Si è parlato spesso della correlazione tra l’aumento impressionante di persone obese o in sovrappeso con la diffusione costante del cosiddetto junk food, associato spesso e volentieri ai numerosi ristoranti di fast food che mettono a disposizione dei clienti cibo eccessivamente ricco di grassi e, di conseguenza, dannoso per la salute. Il cibo dei fast food, in particolare, continua ad essere al centro di discussioni con numerosi studi scientifici che hanno posto l’attenzione sugli effetti che avrebbe sugli esseri umani.

Dagli effetti paragonabili a quelli di un’infezione batterica all’ipotesi che i cibi troppo grassi possano contribuire all’insorgere del tumore alla prostata, si discute molto spesso degli effetti negativi derivanti da un consumo eccessivo di cibo spazzatura. Dalla ricerca di un’università giapponese, tuttavia, arriva conferma di una componente, scoperta proprio nelle patatine fritte vendute nei fast food, che potrebbe aiutare a contrastare la calvizie.

I ricercatori della Yokohama National University hanno di recente condotto uno studio i cui risultati sono stati pubblicati sulla rivista Biomaterials, che si concentra su quella che viene descritta come una possibile soluzione ad un problema che affligge milioni di persone nel mondo, la perdita di capelli.

I ricercatori giapponesi, infatti, hanno preso in considerazione il dimetilpolisilossano, un componente permeabile all’ossigeno che generalmente viene utilizzano nell’olio destinato alla frittura delle patatine, per evitare la formazione di schiuma. I ricercatori hanno preso questa sostanza, iniettandola in alcuni topi, scoprendo qualcosa di incredibile. Nei topi sottoposti a questa procedura è stata notata una stimolazione di oltre 5000 germi del follicolo pilifero, che hanno poi portato alla crescita di nuovi peli.

Questo nuovo metodo, al momento sperimentato solo sui topi, in futuro potrebbe rivelarsi una nuova soluzione per combattere un problema come la calvizie anche negli esseri umani. In particolare per la forma più comune, conosciuta come alopecia androgenetica, che colpisce nell’arco della vita circa il 70% degli uomini e il 40% delle donne, provocando spesso disagio.

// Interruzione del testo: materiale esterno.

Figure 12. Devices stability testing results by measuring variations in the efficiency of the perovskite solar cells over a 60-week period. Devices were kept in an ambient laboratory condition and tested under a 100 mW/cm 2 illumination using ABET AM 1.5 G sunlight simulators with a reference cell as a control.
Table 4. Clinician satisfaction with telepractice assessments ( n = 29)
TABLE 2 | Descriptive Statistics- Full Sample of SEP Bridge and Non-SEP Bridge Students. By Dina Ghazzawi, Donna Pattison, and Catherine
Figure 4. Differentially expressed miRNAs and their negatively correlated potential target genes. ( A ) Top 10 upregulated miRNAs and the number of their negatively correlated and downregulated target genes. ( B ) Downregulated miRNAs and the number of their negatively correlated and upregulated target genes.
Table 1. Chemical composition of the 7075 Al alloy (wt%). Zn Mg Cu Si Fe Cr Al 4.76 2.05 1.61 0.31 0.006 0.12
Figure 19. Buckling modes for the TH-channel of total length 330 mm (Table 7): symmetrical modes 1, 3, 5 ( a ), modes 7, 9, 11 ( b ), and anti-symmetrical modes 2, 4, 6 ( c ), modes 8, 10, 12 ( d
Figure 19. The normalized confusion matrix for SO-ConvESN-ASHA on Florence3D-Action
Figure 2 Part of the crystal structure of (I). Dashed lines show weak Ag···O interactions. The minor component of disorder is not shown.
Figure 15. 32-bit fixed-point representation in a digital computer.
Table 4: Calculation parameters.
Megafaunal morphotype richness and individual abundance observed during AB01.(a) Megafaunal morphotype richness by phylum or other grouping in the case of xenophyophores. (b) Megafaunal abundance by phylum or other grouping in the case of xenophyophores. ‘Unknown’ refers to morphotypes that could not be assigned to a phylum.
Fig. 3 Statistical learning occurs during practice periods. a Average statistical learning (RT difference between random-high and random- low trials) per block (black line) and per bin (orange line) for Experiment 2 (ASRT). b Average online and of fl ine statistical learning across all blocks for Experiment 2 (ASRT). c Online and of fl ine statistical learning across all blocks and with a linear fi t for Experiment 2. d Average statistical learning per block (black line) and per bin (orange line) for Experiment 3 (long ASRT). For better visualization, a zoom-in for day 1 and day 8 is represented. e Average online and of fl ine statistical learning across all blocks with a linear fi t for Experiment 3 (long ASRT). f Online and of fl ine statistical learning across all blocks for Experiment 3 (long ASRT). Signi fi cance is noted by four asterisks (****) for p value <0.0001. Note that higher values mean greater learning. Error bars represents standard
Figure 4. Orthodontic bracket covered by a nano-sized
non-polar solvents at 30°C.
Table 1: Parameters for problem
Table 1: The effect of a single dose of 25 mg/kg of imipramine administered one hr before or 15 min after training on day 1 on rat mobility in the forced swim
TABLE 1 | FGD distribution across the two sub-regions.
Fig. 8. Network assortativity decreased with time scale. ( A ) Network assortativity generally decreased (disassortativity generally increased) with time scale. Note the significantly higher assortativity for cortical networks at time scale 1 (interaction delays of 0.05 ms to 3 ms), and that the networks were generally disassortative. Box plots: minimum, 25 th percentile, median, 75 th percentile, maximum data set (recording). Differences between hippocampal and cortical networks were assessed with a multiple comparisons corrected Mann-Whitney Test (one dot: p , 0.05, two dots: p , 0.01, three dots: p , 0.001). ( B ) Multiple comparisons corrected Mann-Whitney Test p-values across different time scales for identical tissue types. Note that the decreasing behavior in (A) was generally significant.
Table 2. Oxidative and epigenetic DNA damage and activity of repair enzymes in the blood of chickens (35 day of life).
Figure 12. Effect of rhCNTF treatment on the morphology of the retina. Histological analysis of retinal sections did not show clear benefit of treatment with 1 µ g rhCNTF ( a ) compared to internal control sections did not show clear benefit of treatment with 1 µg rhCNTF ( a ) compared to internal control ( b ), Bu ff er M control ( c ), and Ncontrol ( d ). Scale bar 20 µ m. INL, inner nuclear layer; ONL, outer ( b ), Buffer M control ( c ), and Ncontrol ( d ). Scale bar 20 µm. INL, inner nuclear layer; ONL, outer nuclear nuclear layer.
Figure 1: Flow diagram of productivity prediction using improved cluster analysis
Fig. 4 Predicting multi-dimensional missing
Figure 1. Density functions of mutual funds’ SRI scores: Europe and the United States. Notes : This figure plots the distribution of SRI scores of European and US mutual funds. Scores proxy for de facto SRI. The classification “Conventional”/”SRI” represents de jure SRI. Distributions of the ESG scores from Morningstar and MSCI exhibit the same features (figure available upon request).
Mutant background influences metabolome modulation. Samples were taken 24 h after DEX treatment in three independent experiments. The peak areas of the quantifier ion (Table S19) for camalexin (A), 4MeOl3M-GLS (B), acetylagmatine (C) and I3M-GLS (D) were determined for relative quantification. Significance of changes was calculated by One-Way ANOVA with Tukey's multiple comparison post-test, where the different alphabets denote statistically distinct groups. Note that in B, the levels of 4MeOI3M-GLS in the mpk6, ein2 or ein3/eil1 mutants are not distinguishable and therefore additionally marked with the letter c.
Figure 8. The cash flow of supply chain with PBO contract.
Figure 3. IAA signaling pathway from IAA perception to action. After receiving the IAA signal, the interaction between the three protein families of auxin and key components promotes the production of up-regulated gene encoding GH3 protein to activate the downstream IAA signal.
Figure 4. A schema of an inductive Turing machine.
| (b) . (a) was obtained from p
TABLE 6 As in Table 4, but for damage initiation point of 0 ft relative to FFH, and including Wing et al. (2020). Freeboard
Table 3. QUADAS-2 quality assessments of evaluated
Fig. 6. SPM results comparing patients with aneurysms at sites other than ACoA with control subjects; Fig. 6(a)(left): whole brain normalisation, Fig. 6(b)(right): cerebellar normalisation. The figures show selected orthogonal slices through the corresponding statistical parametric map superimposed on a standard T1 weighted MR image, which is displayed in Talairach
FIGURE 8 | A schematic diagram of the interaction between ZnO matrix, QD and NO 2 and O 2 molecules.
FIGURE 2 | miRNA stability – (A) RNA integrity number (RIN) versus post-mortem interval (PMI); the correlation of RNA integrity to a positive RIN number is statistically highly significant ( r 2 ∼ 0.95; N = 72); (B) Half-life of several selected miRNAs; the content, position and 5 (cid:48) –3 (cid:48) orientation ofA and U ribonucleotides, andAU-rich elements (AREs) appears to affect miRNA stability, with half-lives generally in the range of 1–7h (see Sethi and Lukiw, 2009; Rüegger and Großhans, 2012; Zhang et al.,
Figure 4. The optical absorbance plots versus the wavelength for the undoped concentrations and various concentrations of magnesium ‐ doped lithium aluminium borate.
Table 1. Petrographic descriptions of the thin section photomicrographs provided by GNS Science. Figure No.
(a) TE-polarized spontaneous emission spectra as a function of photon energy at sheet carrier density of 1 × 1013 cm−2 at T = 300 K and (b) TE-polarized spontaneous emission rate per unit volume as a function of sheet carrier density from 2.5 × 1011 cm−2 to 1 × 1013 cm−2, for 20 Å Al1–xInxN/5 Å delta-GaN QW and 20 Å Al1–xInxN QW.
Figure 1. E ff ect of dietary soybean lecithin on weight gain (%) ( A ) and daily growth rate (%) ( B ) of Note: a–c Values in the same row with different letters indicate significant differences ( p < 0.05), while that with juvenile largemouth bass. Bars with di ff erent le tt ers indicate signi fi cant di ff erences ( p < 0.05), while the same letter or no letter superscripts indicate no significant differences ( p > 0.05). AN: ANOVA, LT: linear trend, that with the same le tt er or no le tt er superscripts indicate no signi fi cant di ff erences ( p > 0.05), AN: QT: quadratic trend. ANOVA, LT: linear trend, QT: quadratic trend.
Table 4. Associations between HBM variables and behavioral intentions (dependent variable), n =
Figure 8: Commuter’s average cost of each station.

E’ necessario, tuttavia, sottolineare che per arrivare ad una possibile soluzione destinata all’uomo bisognerà attendere future sperimentazioni, per capire se gli effetti positivi notati nei topi potranno davvero aiutare a debellare la calvizie anche per uomini e donne. Certo è, al momento, che non basterà fare abbuffate di patatine fritte per impedire la caduta dei capelli.